→ Complete the following:
a - From the text about McCain, copy word for word the part that opens with the words containing "Overall, McCain is" and closes with "Christian right leaders.".
b - In the text about McCain, what matter is given as an example of where McCain has challenged Bush?

→ Text:
Segment Open
Could criticism from religious conservatives actually help McCain with independents or moderates who may consider voting for him?

Overall, McCain is perceived as a moderate Republican. This perception has arisen in part from his actions during the Bush administration. For example, on some matters, such as the Iraq war, he’s been very supportive of the president, but on other matters, such as tax cuts, he has challenged Bush. So McCain may benefit from conservative criticism because it further establishes him as a moderate and independent voice in politics. This effect could also occur within the evangelical community itself, among voters who are not supportive of the Christian right. So there are often numerous effects of criticism from Christian right leaders.

A Pew Research Center for the People & the Press analysis of polling data showed that McCain had actually pulled even with Huckabee among evangelicals heading into Super Tuesday. Is that at all surprising?
Segment Closed
→ Extracted records:
Segment Open
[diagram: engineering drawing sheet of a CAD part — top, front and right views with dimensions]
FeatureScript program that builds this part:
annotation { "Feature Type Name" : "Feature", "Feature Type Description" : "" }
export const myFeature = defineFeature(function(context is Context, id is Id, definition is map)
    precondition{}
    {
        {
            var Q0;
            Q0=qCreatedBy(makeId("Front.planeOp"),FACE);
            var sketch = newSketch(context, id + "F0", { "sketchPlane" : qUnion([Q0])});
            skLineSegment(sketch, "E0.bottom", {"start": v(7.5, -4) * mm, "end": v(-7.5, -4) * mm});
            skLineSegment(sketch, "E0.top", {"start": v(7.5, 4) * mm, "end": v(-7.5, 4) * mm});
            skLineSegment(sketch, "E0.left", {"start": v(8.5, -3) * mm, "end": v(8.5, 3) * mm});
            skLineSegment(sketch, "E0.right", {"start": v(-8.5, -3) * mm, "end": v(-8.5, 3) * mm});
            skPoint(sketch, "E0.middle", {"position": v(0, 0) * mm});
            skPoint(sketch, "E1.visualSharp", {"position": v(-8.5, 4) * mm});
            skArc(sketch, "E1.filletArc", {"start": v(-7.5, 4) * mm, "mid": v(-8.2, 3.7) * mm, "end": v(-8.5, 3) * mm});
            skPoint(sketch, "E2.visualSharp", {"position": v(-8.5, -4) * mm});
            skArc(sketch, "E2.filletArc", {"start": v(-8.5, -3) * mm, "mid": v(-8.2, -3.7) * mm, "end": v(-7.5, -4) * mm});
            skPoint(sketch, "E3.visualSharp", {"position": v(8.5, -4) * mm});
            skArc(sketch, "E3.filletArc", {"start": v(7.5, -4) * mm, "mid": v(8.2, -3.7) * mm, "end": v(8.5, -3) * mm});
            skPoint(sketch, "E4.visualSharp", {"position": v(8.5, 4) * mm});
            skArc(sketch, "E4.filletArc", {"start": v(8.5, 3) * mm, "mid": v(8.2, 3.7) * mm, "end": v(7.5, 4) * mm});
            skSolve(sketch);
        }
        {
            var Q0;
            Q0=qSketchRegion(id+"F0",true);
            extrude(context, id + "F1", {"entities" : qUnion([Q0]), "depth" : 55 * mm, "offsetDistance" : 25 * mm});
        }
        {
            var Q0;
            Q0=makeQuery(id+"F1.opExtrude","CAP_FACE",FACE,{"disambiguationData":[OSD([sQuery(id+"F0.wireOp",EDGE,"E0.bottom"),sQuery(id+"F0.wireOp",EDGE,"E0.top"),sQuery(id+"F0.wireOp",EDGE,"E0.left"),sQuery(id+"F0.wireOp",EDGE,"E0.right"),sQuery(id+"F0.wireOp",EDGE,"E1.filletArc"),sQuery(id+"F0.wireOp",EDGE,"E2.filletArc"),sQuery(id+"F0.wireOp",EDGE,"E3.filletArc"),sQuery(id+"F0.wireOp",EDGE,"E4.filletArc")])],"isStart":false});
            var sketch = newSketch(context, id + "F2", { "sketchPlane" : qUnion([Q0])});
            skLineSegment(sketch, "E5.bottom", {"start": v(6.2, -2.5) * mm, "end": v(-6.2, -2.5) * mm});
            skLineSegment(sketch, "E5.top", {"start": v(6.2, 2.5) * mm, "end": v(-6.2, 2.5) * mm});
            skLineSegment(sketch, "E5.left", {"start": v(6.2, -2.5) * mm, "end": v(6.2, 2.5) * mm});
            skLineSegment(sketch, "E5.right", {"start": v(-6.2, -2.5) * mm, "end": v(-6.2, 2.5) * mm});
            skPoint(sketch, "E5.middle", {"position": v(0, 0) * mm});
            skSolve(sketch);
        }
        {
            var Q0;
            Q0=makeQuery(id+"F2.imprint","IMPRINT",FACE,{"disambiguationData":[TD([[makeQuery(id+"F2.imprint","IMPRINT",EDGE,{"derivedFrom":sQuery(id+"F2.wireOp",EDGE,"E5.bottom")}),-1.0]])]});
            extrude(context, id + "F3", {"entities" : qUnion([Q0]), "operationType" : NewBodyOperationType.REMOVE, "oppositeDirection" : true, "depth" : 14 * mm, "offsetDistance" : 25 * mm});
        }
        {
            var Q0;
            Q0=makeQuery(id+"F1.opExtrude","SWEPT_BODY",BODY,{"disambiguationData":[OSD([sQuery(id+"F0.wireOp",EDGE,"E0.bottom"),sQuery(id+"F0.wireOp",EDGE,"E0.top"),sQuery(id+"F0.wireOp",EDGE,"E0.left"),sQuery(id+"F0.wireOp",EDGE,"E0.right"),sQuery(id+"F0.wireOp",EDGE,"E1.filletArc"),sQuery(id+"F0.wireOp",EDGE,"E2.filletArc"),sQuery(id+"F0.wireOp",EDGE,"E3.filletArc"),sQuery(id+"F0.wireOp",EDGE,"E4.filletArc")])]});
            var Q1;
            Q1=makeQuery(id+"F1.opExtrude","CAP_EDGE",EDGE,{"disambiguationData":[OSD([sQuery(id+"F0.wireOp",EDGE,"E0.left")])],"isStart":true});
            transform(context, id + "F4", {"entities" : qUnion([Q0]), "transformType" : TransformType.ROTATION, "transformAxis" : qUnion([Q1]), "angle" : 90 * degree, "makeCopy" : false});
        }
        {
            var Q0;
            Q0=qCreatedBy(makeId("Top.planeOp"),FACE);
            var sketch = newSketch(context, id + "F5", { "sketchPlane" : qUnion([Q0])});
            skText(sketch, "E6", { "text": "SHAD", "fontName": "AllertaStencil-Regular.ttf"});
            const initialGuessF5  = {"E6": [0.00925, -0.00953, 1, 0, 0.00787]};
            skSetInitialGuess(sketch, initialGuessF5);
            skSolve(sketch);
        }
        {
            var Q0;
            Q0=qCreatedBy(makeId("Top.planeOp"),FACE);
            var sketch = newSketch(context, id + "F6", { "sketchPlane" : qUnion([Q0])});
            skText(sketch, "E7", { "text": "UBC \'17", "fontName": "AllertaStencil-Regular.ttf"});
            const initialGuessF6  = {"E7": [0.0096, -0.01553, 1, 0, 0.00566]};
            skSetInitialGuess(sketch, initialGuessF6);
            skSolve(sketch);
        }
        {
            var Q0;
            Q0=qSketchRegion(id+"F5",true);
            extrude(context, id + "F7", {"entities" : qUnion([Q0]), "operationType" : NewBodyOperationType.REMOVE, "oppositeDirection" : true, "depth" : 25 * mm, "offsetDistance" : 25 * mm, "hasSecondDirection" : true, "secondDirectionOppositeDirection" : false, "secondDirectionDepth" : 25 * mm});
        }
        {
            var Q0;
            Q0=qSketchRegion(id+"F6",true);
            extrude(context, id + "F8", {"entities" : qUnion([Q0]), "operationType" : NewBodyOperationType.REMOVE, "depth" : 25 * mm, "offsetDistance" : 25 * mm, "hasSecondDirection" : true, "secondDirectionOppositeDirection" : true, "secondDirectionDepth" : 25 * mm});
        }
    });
Segment Closed
→ Solutions in order:
a -
Overall, McCain is perceived as a moderate Republican. This perception has arisen in part from his actions during the Bush administration. For example, on some matters, such as the Iraq war, he’s been very supportive of the president, but on other matters, such as tax cuts, he has challenged Bush. So McCain may benefit from conservative criticism because it further establishes him as a moderate and independent voice in politics. This effect could also occur within the evangelical community itself, among voters who are not supportive of the Christian right. So there are often numerous effects of criticism from Christian right leaders.

b - Tax cuts.